[Data excerpts]
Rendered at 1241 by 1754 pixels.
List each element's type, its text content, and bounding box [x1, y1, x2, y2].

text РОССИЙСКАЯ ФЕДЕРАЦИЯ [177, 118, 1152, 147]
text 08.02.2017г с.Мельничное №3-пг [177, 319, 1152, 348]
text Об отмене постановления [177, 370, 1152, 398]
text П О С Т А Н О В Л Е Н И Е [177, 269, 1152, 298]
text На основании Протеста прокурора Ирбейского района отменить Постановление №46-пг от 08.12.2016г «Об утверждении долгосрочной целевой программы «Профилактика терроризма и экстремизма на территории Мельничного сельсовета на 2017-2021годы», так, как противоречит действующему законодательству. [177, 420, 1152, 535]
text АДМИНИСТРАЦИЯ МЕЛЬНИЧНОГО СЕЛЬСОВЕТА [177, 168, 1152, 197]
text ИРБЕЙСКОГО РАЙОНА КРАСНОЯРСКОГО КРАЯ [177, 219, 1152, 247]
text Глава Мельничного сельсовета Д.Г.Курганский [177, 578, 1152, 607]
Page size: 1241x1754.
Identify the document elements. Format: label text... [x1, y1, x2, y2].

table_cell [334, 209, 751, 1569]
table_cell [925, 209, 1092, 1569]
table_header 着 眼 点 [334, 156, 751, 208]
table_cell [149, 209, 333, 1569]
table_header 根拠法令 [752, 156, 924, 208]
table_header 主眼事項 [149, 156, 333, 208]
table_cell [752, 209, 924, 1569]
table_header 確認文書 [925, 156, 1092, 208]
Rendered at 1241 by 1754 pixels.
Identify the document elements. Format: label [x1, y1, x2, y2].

→ Exercise directions:
Print out each record above exactly, with nothing omitted.

→ Written response:
Rendered at 1241 by 1754 pixels.
List each element's type, its text content, and bounding box [x1, y1, x2, y2].

text РОССИЙСКАЯ ФЕДЕРАЦИЯ [177, 118, 1152, 147]
text 08.02.2017г с.Мельничное №3-пг [177, 319, 1152, 348]
text Об отмене постановления [177, 370, 1152, 398]
text П О С Т А Н О В Л Е Н И Е [177, 269, 1152, 298]
text На основании Протеста прокурора Ирбейского района отменить Постановление №46-пг от 08.12.2016г «Об утверждении долгосрочной целевой программы «Профилактика терроризма и экстремизма на территории Мельничного сельсовета на 2017-2021годы», так, как противоречит действующему законодательству. [177, 420, 1152, 535]
text АДМИНИСТРАЦИЯ МЕЛЬНИЧНОГО СЕЛЬСОВЕТА [177, 168, 1152, 197]
text ИРБЕЙСКОГО РАЙОНА КРАСНОЯРСКОГО КРАЯ [177, 219, 1152, 247]
text Глава Мельничного сельсовета Д.Г.Курганский [177, 578, 1152, 607]
Page size: 1241x1754.
Identify the document elements. Format: label text... [x1, y1, x2, y2].

table_cell [334, 209, 751, 1569]
table_cell [925, 209, 1092, 1569]
table_header 着 眼 点 [334, 156, 751, 208]
table_cell [149, 209, 333, 1569]
table_header 根拠法令 [752, 156, 924, 208]
table_header 主眼事項 [149, 156, 333, 208]
table_cell [752, 209, 924, 1569]
table_header 確認文書 [925, 156, 1092, 208]
Rendered at 1241 by 1754 pixels.
Identify the document elements. Format: label [x1, y1, x2, y2].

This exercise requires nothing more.